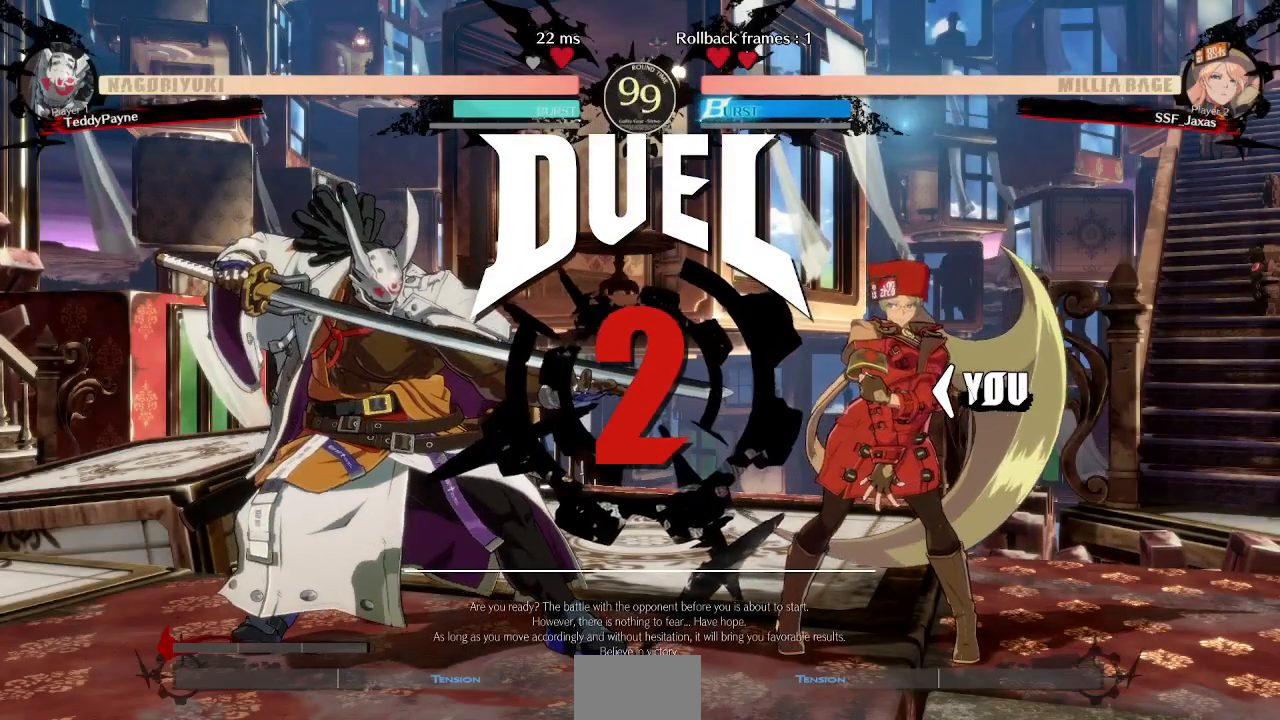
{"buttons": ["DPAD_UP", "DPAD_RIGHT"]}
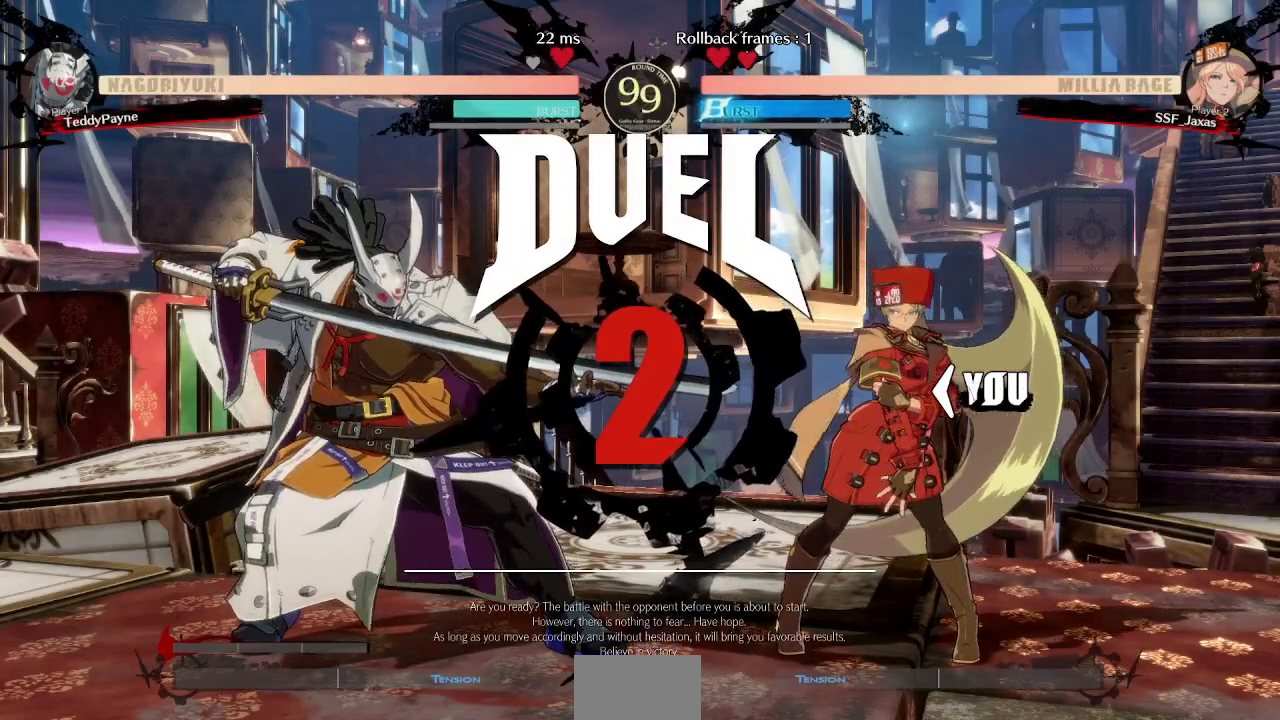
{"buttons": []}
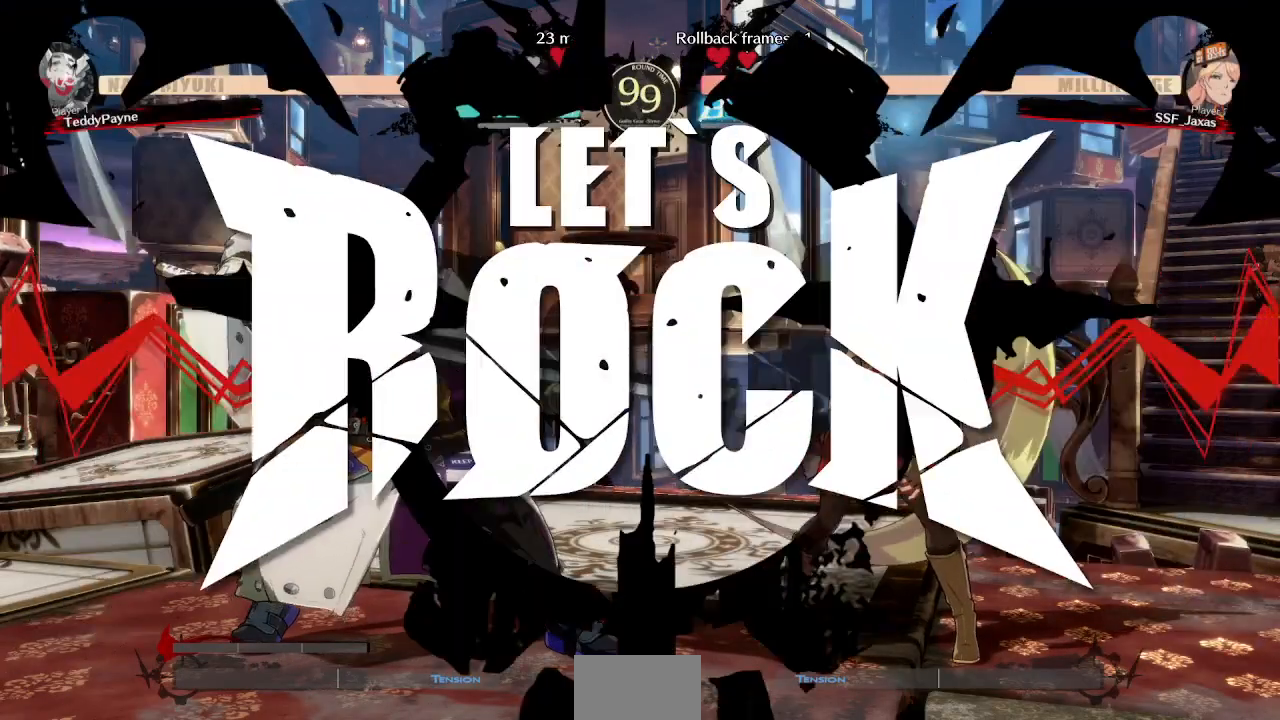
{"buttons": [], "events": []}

■ ■ ■

Your goal — What is needed is a verbatim copy of the material, minus its pictures.

Solution to this task —
{"buttons": ["DPAD_UP", "DPAD_RIGHT"]}
{"buttons": []}
{"buttons": [], "events": []}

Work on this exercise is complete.